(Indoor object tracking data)

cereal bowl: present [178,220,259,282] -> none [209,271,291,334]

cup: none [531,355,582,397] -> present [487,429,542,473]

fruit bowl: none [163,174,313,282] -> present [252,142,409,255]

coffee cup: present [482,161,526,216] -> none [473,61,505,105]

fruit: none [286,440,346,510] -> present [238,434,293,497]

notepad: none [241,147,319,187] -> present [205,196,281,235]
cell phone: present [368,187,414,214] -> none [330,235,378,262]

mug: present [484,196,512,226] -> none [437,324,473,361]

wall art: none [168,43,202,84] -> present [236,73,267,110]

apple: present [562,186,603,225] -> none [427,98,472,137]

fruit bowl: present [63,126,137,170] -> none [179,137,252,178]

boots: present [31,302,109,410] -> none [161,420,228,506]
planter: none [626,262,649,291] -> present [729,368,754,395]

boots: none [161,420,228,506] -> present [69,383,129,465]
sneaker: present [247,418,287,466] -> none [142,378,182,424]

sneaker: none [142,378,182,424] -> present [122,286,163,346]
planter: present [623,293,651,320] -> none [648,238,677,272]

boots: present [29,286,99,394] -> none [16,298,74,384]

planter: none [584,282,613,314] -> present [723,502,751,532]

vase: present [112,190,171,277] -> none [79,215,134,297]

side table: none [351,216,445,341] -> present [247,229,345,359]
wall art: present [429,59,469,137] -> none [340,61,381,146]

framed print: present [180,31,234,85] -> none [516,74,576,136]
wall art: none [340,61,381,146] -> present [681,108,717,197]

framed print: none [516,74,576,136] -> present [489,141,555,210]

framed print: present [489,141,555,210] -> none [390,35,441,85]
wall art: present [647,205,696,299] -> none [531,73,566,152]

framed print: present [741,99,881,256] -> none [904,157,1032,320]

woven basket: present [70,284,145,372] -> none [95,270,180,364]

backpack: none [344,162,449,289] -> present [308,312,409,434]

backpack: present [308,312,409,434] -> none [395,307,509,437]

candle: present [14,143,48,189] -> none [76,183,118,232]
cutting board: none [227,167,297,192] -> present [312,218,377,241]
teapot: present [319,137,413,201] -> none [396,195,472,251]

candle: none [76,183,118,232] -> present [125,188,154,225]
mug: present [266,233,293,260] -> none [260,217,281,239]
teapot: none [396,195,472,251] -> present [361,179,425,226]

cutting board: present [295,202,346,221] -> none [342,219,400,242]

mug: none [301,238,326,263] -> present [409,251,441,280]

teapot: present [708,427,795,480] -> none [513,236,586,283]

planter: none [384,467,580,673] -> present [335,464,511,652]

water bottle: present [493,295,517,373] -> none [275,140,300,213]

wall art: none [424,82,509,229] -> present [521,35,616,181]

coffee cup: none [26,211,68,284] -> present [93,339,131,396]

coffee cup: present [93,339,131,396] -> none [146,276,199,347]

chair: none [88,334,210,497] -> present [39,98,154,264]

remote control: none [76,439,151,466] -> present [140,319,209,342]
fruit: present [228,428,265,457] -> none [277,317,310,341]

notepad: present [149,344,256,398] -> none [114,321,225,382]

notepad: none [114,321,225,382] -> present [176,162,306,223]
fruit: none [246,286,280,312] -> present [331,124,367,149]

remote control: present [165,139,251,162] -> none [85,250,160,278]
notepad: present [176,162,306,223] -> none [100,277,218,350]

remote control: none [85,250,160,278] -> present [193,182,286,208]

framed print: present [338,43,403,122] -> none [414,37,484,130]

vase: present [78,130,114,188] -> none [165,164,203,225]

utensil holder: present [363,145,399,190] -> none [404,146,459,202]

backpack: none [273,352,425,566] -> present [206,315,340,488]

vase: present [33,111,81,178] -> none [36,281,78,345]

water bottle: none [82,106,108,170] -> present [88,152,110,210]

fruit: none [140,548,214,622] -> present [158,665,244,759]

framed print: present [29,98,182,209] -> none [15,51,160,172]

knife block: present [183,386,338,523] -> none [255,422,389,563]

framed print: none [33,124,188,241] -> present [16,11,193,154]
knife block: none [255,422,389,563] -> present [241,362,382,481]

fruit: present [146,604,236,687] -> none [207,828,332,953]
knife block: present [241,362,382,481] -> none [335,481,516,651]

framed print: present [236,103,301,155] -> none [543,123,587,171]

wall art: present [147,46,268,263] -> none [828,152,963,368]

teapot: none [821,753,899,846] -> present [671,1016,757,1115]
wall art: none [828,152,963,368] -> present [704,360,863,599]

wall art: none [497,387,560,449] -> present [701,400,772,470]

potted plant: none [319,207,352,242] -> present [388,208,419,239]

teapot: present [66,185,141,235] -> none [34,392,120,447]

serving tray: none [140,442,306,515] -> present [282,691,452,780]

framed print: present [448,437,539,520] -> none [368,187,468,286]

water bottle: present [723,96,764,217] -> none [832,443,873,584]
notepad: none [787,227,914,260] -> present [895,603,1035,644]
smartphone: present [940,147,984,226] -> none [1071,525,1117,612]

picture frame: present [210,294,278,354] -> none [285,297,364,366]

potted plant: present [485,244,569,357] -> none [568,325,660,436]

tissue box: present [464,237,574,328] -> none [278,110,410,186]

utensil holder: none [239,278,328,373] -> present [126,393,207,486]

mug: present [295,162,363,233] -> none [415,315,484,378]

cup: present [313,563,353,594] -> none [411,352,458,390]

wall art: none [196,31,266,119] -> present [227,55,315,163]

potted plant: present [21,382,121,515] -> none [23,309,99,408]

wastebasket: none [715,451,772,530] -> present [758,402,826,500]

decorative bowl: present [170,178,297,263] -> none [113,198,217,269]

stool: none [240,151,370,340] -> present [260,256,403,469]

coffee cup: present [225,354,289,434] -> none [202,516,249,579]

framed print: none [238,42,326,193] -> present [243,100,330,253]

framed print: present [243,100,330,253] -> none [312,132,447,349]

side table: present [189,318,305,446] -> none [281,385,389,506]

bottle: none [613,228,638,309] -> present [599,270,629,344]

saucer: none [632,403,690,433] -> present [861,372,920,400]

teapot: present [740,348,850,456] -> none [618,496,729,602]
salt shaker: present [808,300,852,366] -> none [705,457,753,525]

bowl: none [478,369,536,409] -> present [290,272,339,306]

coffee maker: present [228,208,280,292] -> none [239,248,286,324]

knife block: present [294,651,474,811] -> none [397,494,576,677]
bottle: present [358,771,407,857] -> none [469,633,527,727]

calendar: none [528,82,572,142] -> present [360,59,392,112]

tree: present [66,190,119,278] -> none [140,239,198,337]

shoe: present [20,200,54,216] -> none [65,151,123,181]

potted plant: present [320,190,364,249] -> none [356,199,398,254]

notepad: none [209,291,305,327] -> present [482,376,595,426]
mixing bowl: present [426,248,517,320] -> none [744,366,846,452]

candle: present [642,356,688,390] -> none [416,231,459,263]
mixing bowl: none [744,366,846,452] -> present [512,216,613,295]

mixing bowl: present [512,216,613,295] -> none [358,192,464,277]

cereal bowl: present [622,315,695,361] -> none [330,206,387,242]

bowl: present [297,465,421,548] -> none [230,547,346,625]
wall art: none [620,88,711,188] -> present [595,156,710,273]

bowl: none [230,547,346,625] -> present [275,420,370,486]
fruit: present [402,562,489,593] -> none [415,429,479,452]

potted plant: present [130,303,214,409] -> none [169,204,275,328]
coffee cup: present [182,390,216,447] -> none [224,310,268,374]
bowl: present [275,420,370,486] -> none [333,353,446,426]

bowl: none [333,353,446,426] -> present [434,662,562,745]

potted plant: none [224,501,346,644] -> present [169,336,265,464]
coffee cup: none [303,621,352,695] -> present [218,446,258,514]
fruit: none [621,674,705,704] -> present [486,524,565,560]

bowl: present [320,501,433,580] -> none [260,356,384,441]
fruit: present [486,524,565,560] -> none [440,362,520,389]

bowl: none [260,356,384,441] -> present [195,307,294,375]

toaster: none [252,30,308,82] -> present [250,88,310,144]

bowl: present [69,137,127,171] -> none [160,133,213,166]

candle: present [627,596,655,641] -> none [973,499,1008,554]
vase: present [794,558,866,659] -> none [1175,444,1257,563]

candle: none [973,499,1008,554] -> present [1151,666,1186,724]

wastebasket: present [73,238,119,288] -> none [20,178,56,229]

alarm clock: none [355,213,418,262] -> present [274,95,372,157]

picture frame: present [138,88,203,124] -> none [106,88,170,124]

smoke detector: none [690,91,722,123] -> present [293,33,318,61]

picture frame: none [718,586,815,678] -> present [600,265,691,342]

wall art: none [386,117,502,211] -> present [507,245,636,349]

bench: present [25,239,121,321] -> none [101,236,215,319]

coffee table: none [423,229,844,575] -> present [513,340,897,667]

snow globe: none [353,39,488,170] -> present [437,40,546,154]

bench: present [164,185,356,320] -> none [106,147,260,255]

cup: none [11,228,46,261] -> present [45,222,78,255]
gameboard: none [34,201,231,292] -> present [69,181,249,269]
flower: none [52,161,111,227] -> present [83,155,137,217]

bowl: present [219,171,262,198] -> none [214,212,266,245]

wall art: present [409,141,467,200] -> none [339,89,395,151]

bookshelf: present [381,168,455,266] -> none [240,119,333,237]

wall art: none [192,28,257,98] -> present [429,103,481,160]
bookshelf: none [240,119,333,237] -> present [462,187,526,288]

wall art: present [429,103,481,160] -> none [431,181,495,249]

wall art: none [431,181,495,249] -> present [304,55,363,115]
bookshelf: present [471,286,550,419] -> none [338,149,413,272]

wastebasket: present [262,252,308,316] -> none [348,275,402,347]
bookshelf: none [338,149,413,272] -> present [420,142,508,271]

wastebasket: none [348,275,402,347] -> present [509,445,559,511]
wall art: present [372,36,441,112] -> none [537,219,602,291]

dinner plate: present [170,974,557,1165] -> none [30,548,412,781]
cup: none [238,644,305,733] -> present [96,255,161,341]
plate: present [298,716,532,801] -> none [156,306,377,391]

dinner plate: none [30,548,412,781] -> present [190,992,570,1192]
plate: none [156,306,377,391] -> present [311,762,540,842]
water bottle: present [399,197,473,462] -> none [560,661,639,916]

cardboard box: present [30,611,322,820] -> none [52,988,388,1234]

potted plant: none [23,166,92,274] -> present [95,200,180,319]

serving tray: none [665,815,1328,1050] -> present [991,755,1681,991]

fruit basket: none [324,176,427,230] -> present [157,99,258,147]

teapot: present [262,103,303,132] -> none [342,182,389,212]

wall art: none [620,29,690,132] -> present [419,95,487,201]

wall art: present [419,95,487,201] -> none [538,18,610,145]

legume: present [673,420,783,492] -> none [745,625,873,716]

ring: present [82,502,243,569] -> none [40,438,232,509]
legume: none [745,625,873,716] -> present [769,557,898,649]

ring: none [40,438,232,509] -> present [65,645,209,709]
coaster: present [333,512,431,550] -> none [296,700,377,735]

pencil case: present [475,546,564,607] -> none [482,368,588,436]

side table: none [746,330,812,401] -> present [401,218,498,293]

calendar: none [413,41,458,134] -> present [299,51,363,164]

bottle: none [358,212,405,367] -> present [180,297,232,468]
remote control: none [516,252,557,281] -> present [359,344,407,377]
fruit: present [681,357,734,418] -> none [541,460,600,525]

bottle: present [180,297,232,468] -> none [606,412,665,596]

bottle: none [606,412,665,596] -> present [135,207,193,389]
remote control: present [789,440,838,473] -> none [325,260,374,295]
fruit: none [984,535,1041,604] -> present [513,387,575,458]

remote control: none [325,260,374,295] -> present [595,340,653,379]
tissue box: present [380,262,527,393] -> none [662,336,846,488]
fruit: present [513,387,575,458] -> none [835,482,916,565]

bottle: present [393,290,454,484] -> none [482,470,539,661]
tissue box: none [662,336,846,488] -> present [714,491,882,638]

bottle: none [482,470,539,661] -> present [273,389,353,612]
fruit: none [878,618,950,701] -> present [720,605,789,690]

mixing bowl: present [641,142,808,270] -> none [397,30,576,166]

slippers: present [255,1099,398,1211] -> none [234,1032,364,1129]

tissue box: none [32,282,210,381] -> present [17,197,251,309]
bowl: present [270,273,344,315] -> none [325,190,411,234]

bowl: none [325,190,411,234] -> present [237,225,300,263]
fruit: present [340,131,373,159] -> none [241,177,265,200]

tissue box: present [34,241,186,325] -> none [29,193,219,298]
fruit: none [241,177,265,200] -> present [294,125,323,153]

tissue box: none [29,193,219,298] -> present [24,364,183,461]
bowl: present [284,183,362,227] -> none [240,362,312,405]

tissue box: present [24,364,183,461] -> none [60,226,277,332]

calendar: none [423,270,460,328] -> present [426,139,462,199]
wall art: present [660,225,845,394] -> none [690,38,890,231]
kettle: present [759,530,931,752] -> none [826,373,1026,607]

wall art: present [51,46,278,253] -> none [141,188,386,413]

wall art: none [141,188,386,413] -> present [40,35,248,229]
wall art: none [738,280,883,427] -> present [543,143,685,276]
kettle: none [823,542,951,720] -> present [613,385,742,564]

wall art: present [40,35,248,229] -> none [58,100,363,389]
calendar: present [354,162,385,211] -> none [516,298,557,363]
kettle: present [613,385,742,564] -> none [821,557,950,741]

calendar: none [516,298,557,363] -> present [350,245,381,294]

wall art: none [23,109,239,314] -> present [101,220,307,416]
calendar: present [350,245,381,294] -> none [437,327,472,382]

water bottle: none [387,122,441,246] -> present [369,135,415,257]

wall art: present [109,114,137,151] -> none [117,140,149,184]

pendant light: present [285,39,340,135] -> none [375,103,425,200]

**TASK STATEMENT:** Starting with the first line of the records, repeat every line up to and including the one containing "wall art: none [168,43,202,84]", and nothing else.

**SOLUTION:**
cereal bowl: present [178,220,259,282] -> none [209,271,291,334]

cup: none [531,355,582,397] -> present [487,429,542,473]

fruit bowl: none [163,174,313,282] -> present [252,142,409,255]

coffee cup: present [482,161,526,216] -> none [473,61,505,105]

fruit: none [286,440,346,510] -> present [238,434,293,497]

notepad: none [241,147,319,187] -> present [205,196,281,235]
cell phone: present [368,187,414,214] -> none [330,235,378,262]

mug: present [484,196,512,226] -> none [437,324,473,361]

wall art: none [168,43,202,84] -> present [236,73,267,110]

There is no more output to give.